I tracked down the ovs bug. I have got it doing what I wanted it to, but it is currently failing ovs test suite tests to do with bfd and lacp for whatever reason. These are taking quite a long time to run, but I will double check that they arent also affecting the branch of ovs I am using without my changes. And then have a go at running it with routeflow. Hopefully I can get all this sorted then start the new year with my routeflow path polling all set up and ready to do some tests on.
Havent been super productive lately. I am still digging away at openvswitch, as well as reading things relating to what I am going to do if I actually discover packet loss (that is packet loss not caused by problems in experimental branches of openvswitch).
I spent the week dealing with the disappearing packets. My initial attempts to recreate the problem in a more simple setup kept resulting in kernel panics. To try to expedite the process of diagnosing the kernel panics we set up a virtual machine. This didnt particularly help with diagnosis however, as it fixed the problem immediately.
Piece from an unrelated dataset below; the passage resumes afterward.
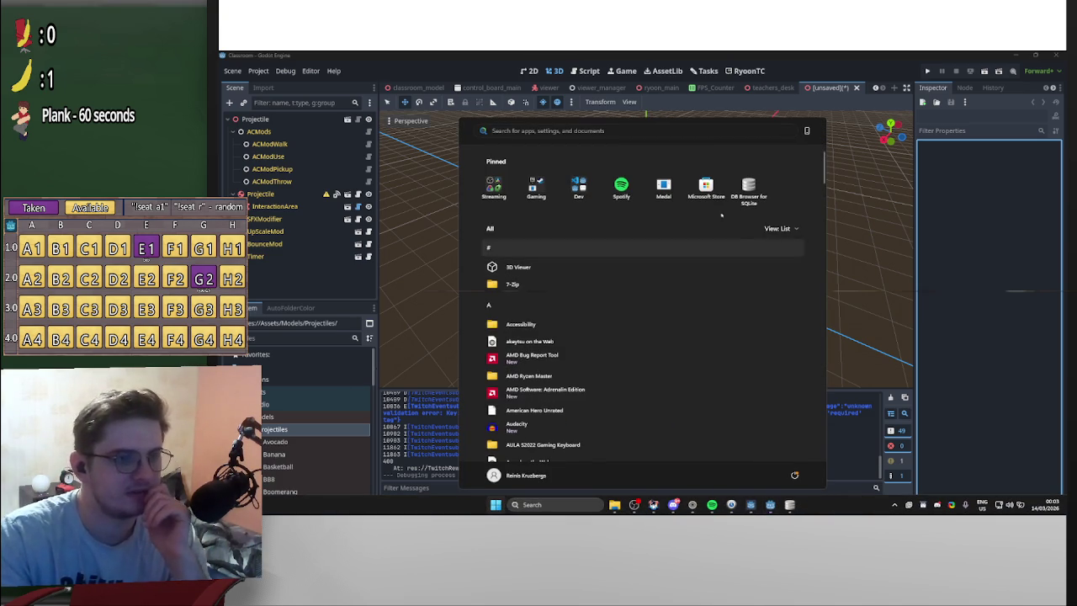
Start a stopwatch in the Clock app and snap its window aside
{"action": "type", "text": "clock"}
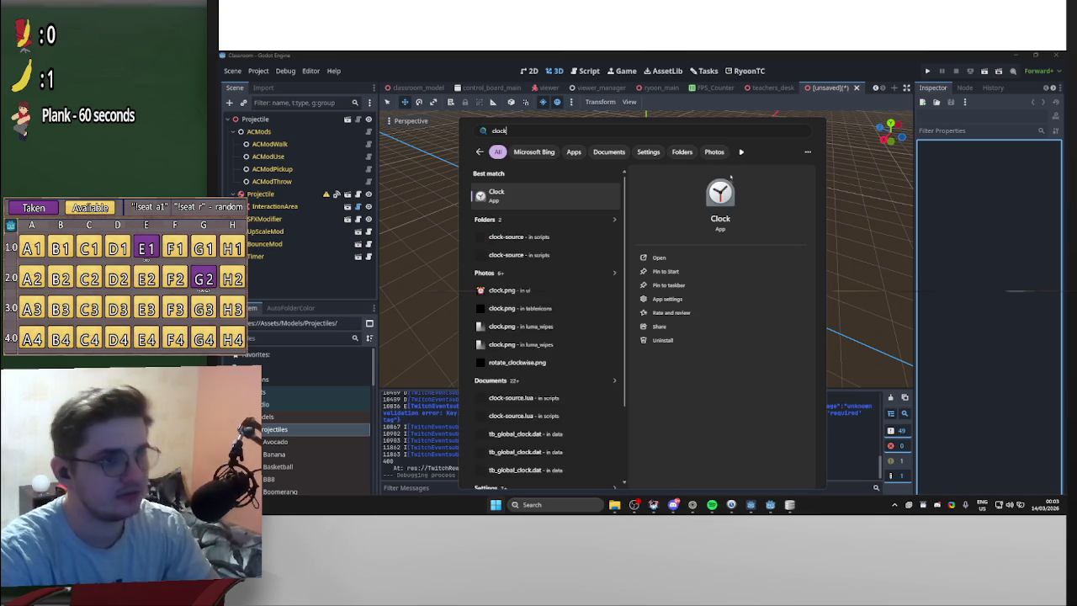
{"action": "key", "text": "Return"}
{"action": "scroll", "coordinate": [673, 404], "scroll_direction": "down", "scroll_amount": 2}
The mystery of the disappearing packets seems to be related to recirculating packets. That is, when you add or remove an mpls label the packet is recirculated to update the header information.
When I push an mpls label and send the packet to another table, if the flow on that table attempts to push another label the packet will be dropped instead. The flow count for the second flow is incremented but its actions dont seem to occur.
This only seems to happen with pushing labels. Other actions, like updating the mpls label fields (ttl or label), dont seem to cause this.
There are some other bizarre outcomes I am coming across. Popping mpls labels seems to be popping the innermost label, I end up with packets with one mpls tag, without the bottom of stack bit set and with the wrong label arriving at the hosts.
Also in some cases the flow counters are not getting updated, which could be a big problem for me.
All of this also is occurring in what appears to me at least to be a delightfully non-deterministic fashion.
I emailed the guy who maintains the branch I am using, but havent heard back yet. Hopefully he can shed some light on things.
But, in general, things are not going as well as they might be just at the moment.